SAS Marketing Optimizationは、マーケティング活動で得られた情報やマーケティングでの戦略的要因などを考慮し、最小のコストで最大の効果を得るキャンペーン戦略を策定し、キャンペーンの最適化を実現する。

「SAS Marketing Automationの足りない部分を補うのがSAS Marketing Optimization。コールセンターのキャパシティやコンタクトポリシーといった制約条件を踏まえ、最大の効果を得るためのコンタクト数や方法を最適化できる」という。

今回の製品から新たに追加したツールが、SAS Real-Time Decision ManagerとSAS Digital Marketing。

SAS Real-Time Decision Managerは、コールセンターやPOS、ATM、Webなどの顧客チャネルに対して、SASの分析技術を、ビジネスルールやコンタクト戦略にを適用し、現場の意思決定支援材料や顧客へのレコメンドをリルタイムで配信するコンポーネント。「離反リスクの高い顧客の生涯価値を算定し、会費の割引などの引き留め策を実施するか否か、といった意思決定をリアルタイムに支援できる。その時々の状況に合わせた判断が可能になる」という。

SAS Digital Marketingは、電子メールや携帯電話向けメール、RSSなどのデジタルチャネルを活用したマーケティングコミュニケーションを実行するソリューション。SAS9をベースに構築された統合ソリューションで、データベースへのアクセス、顧客セグメンテーション、コンテンツの作成および管理、レスポンス結果のレポーティングに至るまで、高い信頼性のもとに実現できるという。

SAS Real-Time Decision Manager

SAS Digital Marketing

SAS Institute Japan 執行役員 ビジネス開発本部長兼技術本部長 宮田靖氏

「これらのツールによって、顧客中心型ビジネスモデルを実現する包括的な機能を提供できる」(SAS Institute Japan ビジネス開発本部CIビジネス開発部 高橋昌樹部長)という。

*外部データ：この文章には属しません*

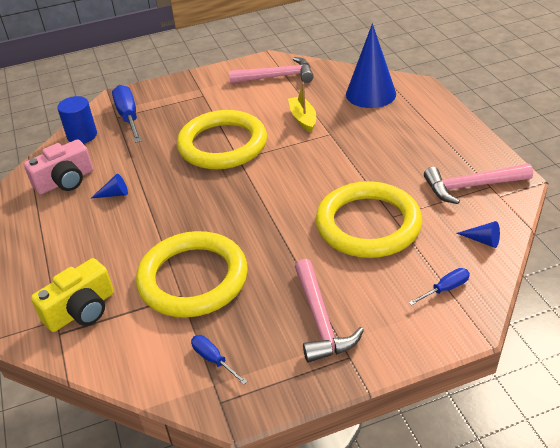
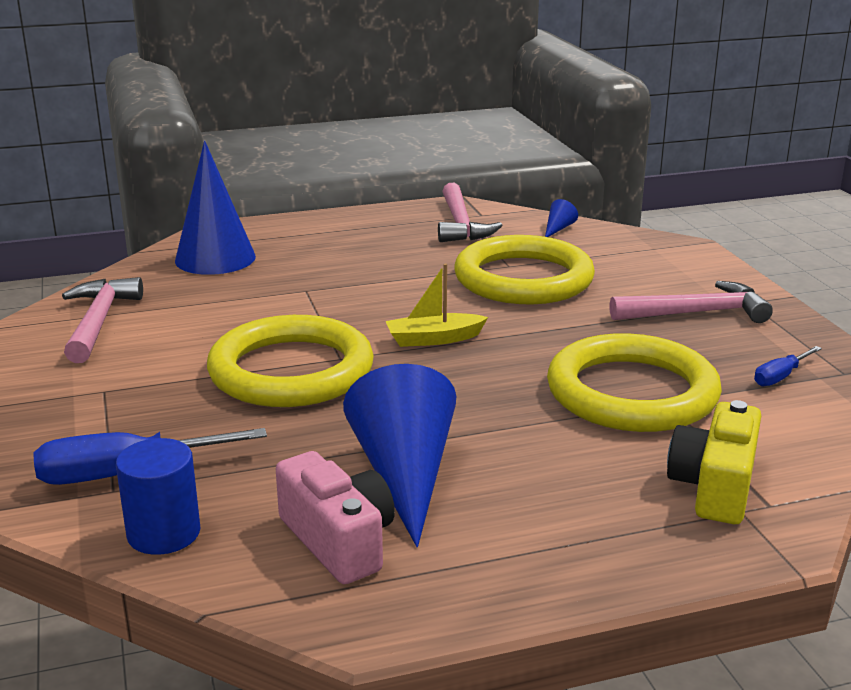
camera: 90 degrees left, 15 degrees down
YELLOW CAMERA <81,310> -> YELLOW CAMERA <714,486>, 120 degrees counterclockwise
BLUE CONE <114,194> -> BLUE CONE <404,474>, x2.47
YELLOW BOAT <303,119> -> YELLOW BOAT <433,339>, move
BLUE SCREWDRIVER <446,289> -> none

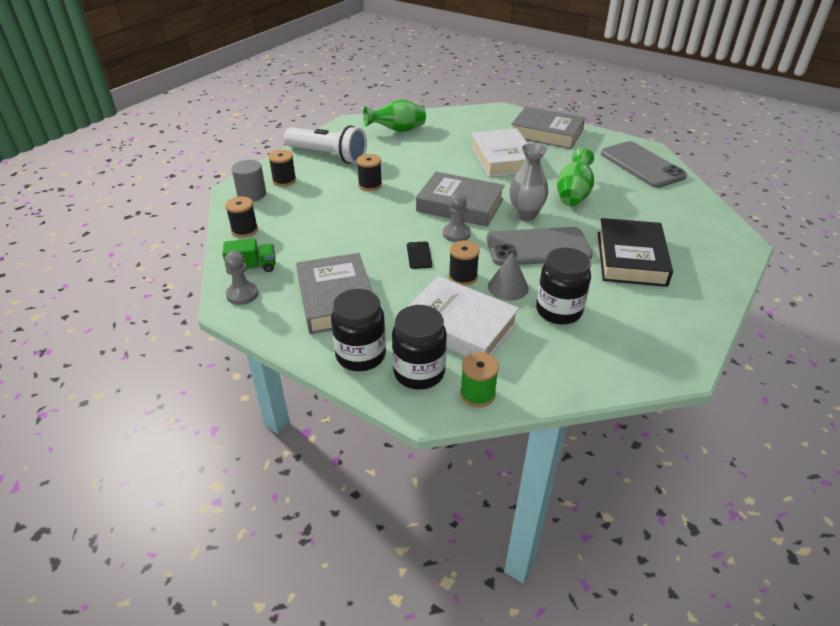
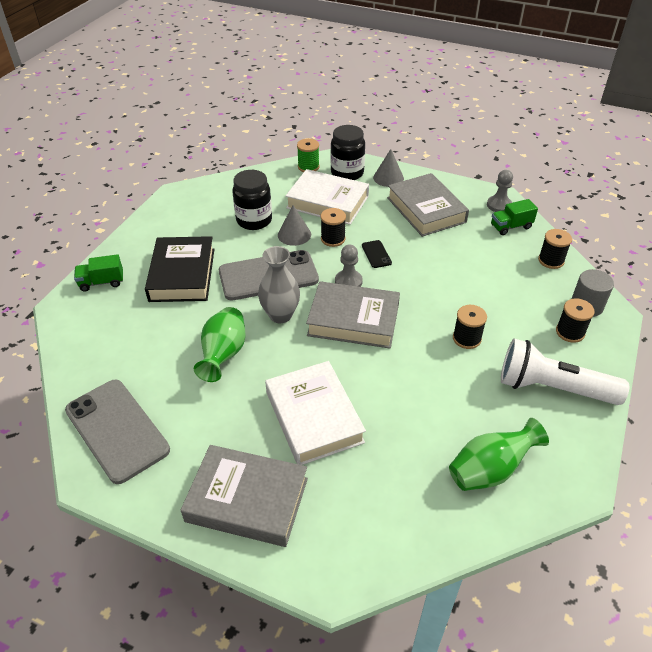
camera: 170 degrees right, 5 degrees up
BLACK JAR <361,355> -> GREY CONE <388,178>
none -> GREEN TRUCK <102,282>

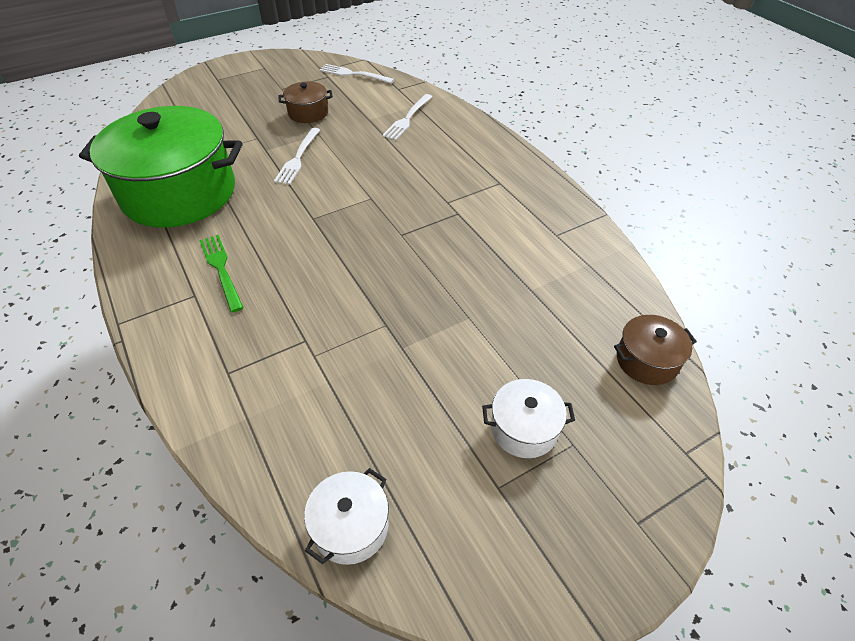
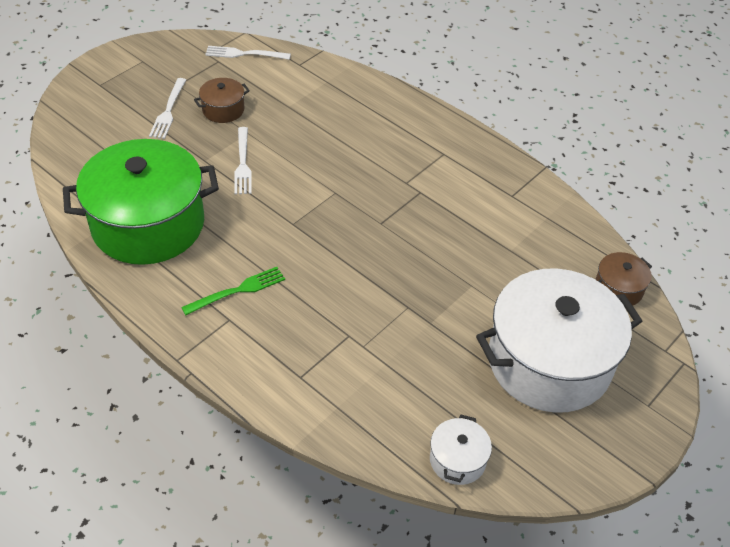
camera: 20 degrees left, 0 degrees up
GREEN FORK <221,269> -> GREEN FORK <238,290>, 105 degrees clockwise
WHITE FORK <407,119> -> WHITE FORK <168,111>, move
WHITE POT <524,429> -> WHITE POT <549,362>, x2.37

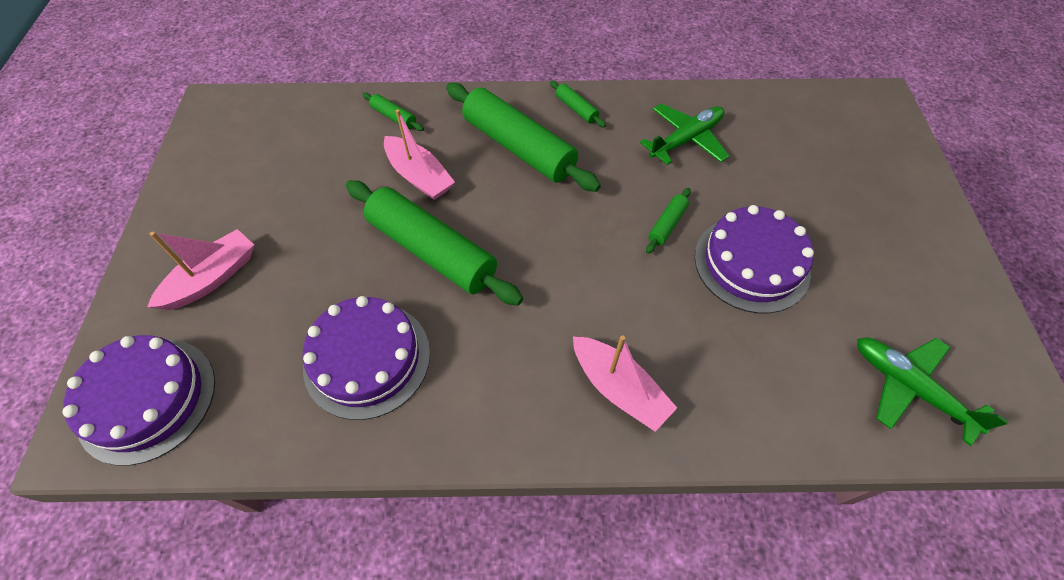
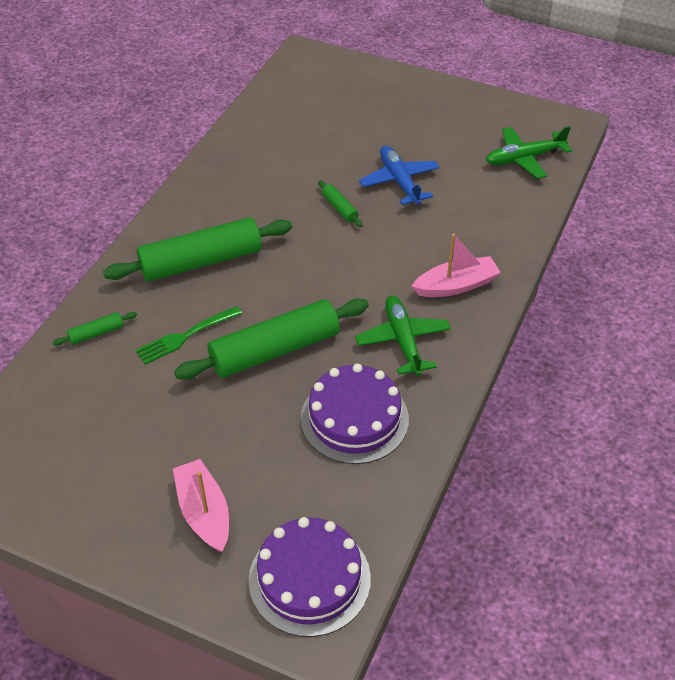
camera: 65 degrees left, 10 degrees down
PINK BOAT <419,176> -> GREEN FORK <186,335>
GREEN ROLLING PIN <576,109> -> none
GREEN PLANE <685,140> -> GREEN PLANE <403,341>, move
PURPLE CAKE <751,263> -> BLUE PLANE <399,182>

同社執行役員ビジネス開発本部長兼技術本部長の宮田靖氏は、「当社は"BIベンダ"というよりは、"BIアプリケーションベンダ"であり、CI(カスタマインテリジェンス)は、BIアプリケーションのひとつだといえる。BIプラットフォームをより高度化し、顧客の知見を高めるためには、CIが重要な役割を果たす。SASではカスタマインテリジェンスのほかにも、サプライチェーンインテリジェンス、ファイナンシャルインテリジェンスといったインテリジェンスソリューションを提供しているが、CIはそのなかで最も歴史が長いソリューション。自信を持って提供できる製品」とした。

動作環境は、Windows、Solaris、HP-UX、AIXなど。直販およびパートナーを通じて、ライセンス形態で提供する。価格は、SAS Digital Marktingによる最小構成の場合で1,500万円から。

一方、同社では、この日、SASのBIプラットフォームおよびソリューションの最新活用事例を紹介するプライベートイベント「SAS Forum Japan 2008 Tokyo」を、東京・六本木のグランドハイアット東京で開催。独立行政法人経済産業研究所のファカルティフェローであり、東京大学大学院工学系研究科教授の元橋一之氏による、「企業競争力を高めるIT 活用方法とは: 日米企業の違いとIT 経営に対するインプリケーション」と題した基調講演などが行われ、来場者が真剣に耳を傾けていた。